The Fire Island script is cinematic and poetic. Mee, a current playwriting professor at Columbia University, has an experimental style. On his website, the (re)making project, Mee states, “There is no such thing as an original play.” To create art, Mee reconstructs and takes inspiration from found texts. This process gives his writings a collage-like feel.

In 1996, Mee launched the (re)making project, which contained full scripts of his body of work. He believes his plays should be accessible to everyone, especially young playwrights. Mee invites aspiring writers to splice and create original work influenced by his own. He also encourages playwrights to use text from the Greeks, Shakespeare and Brecht as well as Soap Opera Digest and the evening news.


Mee’s laissez-faire attitude on text lends itself to his views on how and where his plays are performed. He does not want his plays to be constricted to the stage, but also to be performed for the film and internet.

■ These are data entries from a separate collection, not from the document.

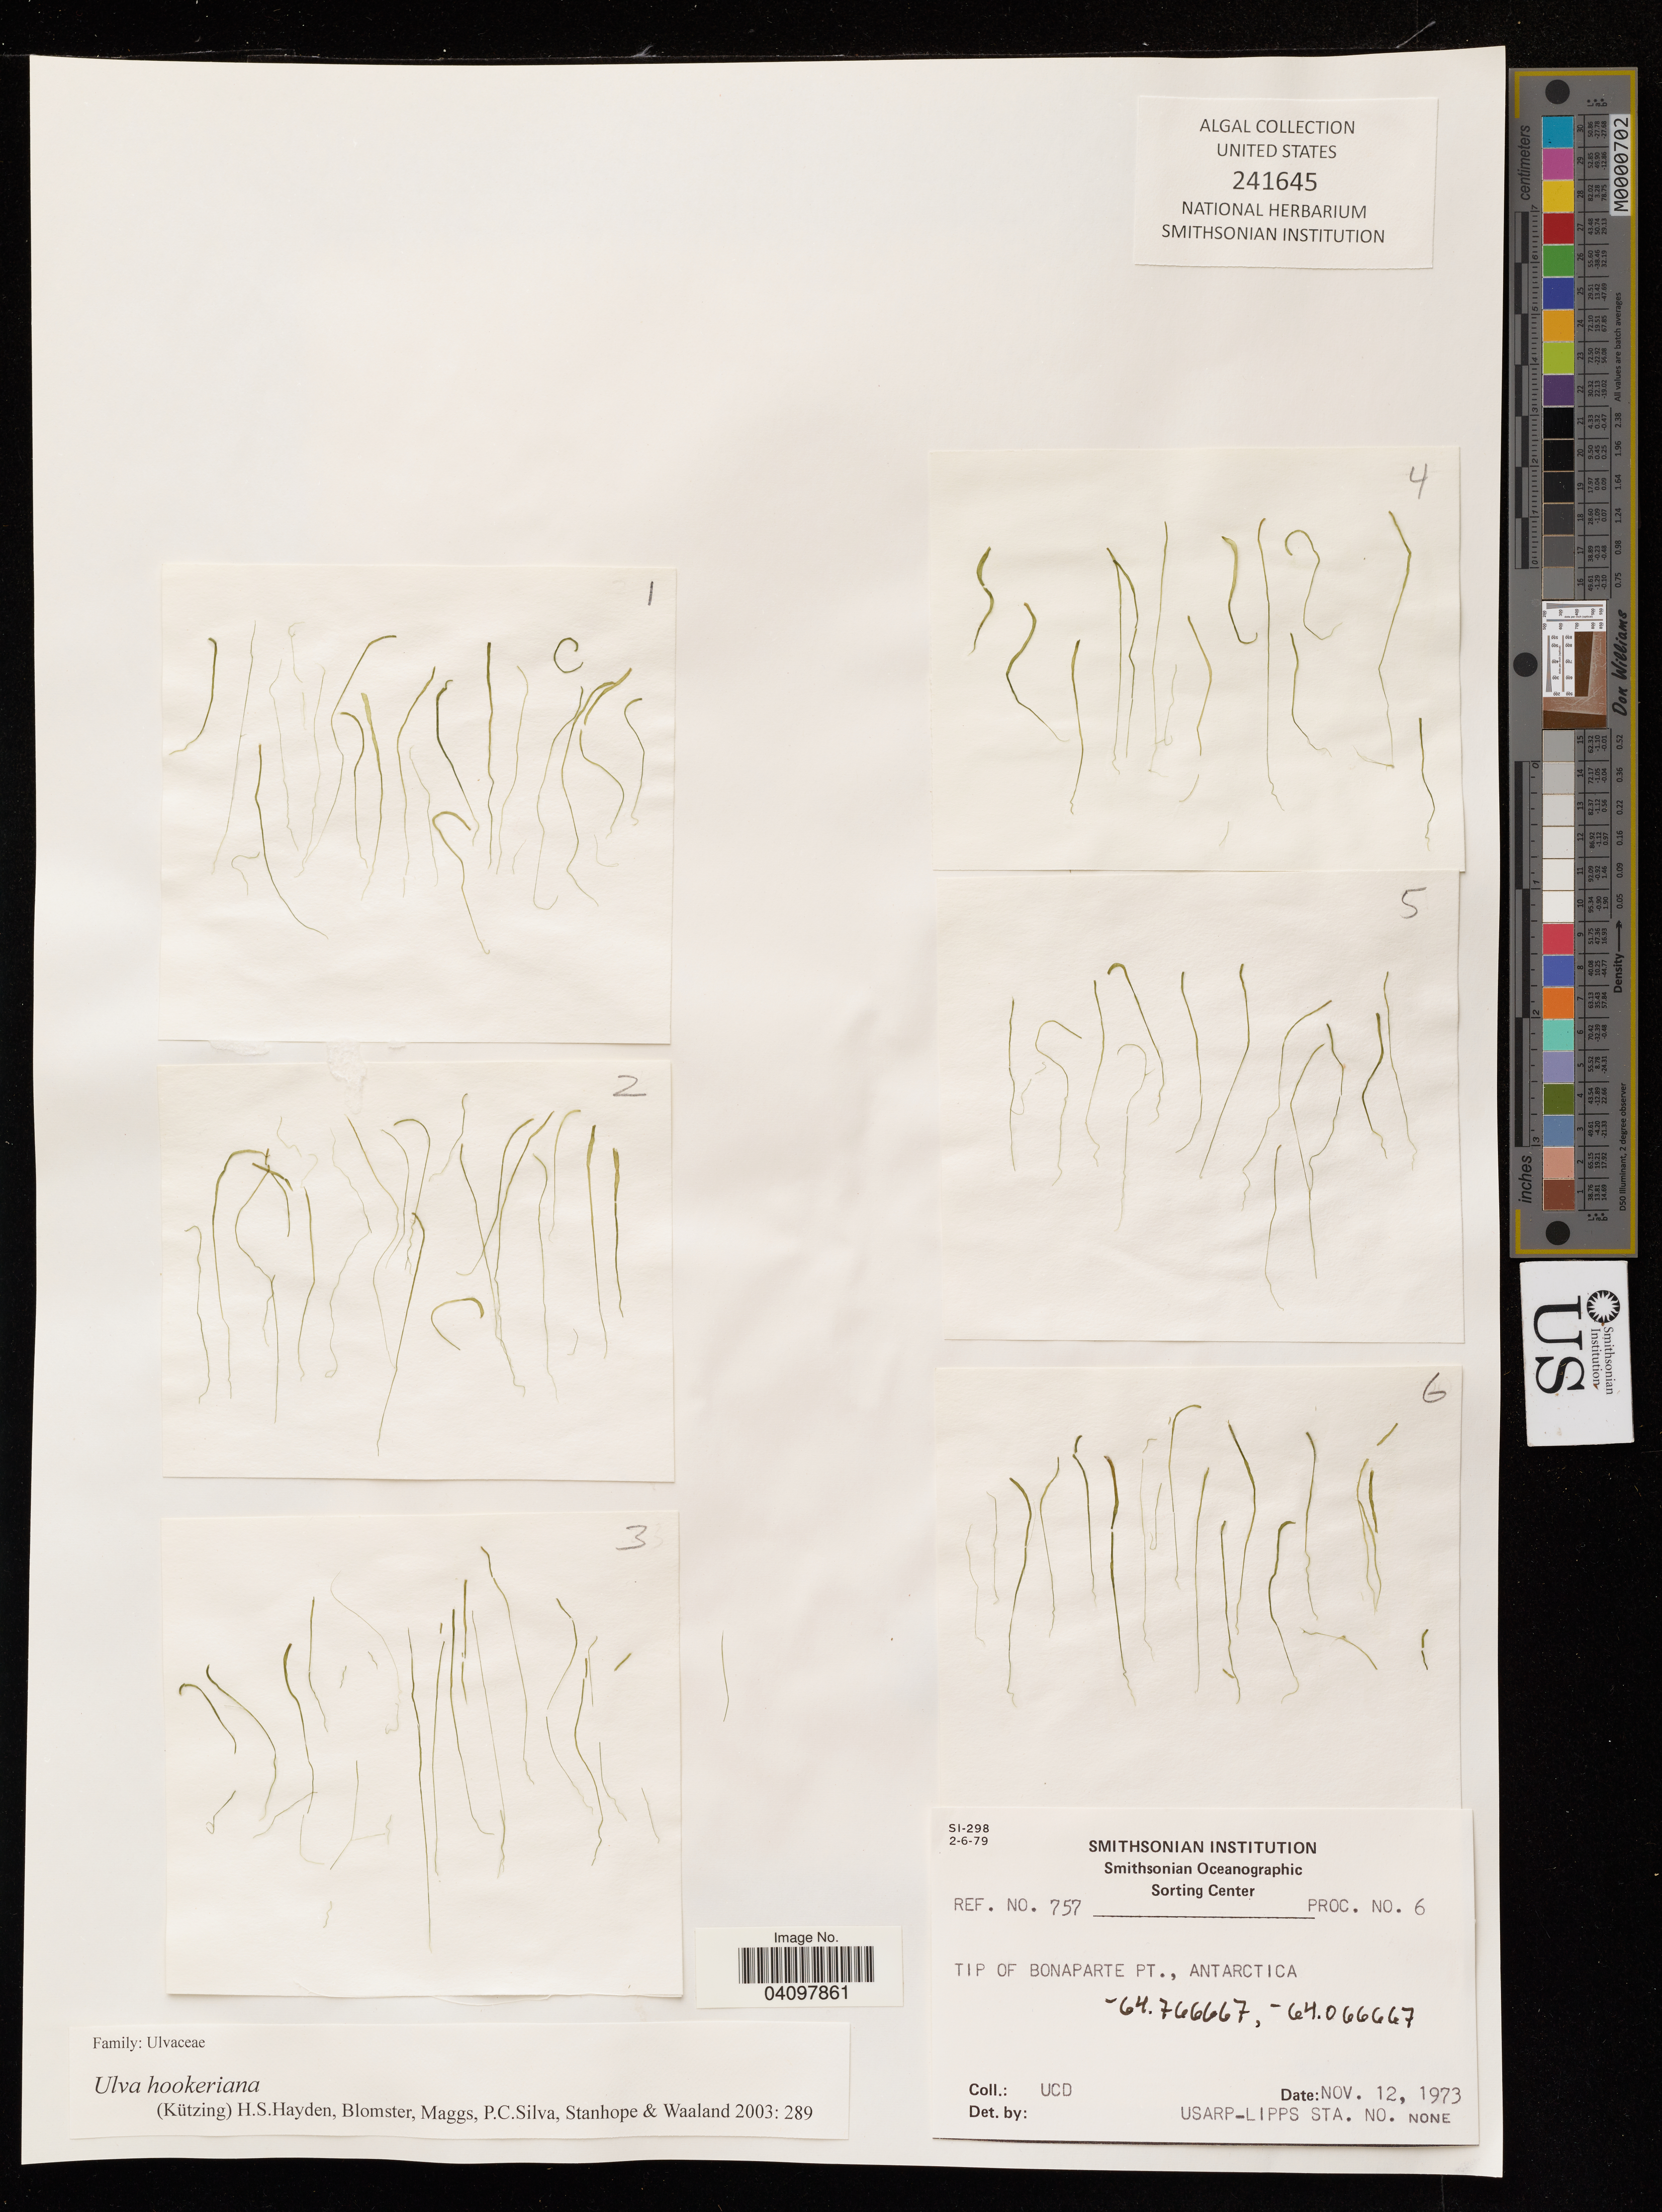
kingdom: Plantae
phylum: Chlorophyta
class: Ulvophyceae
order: Ulvales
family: Ulvaceae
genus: Ulva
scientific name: Ulva hookeriana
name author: (Kützing) H.S. Hayden et al.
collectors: UC Davis-SOSC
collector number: REF. No. 757. / Proc. No. 6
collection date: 1973-11-12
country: Antarctica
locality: Tip of Bonaparte Pt.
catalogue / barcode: US 241645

Epic Theatre Company’s production of Fire Island is interactive. Lester attempts to transform the Hope Artiste Village into an island resort. The actors enter from the audience and also blend in as bystanders. The actors lead the audience through the performance space, and this choice has its disadvantages. First, the staging lacked a clear direction and seemed unfocused at times. The audience follows the actors up the hallway and once the entrance is reached, the route is retraced back to the other side of the building. Each nook and cranny of the Hope Artiste Village did not offer anything new to the play. Except for a few café tables or tropical shirts, I forgot I was supposed to be on an island.

The staging was also distracting. People who were not involved in the play or part of the audience walked through the middle of important scenes. For example, in one scene, a character tells the story of murdering her family. Unfortunately, this dramatic scene took place next to the restrooms. The custodian was cleaning the bathrooms during the character’s monologue, and as a result, the monologue was punctuated by the occasional toilet flush. Although Mee’s work encourages experimentation, the attempt to have interactive staging, although admirable to try something new, just doesn’t work.

After the show, I learned that the production was originally going to be performed outside, but was changed due to weather concerns. I think an outdoor environment would have suited the play better.

I did enjoy producer Kevin Broccoli’s utilization of music during the play. He trailed the edge of the audience with an iPod blaring pop music during the scene changes.

The actors were inexperienced. The men of the cast especially delivered many of their lines in one level. Luckily, the actors might have the opportunity to gain experience in future shows for Epic.

Mee said, “I like plays that are not too neat, too finished, too presentable. My plays are broken, jagged, filled with sharp edges, filled with things that take sudden turns, careen into each other, smash up, veer off in sickening turns. That feels good to me. It feels like my life. It feels like the world.” Life is not perfect and neither is this play. It’s messy and its cracks are showing.

Recently, Epic Theatre Company joined Mixed Magic Theatre and The Contemporary Theatre Company to form The Rhode Island Theatre Alliance (RITA). The dialogue show, This Might Be It, written and directed by Broccoli, is premiering in early July.

Fire Island plays through June 22 at the Hope Artiste Village.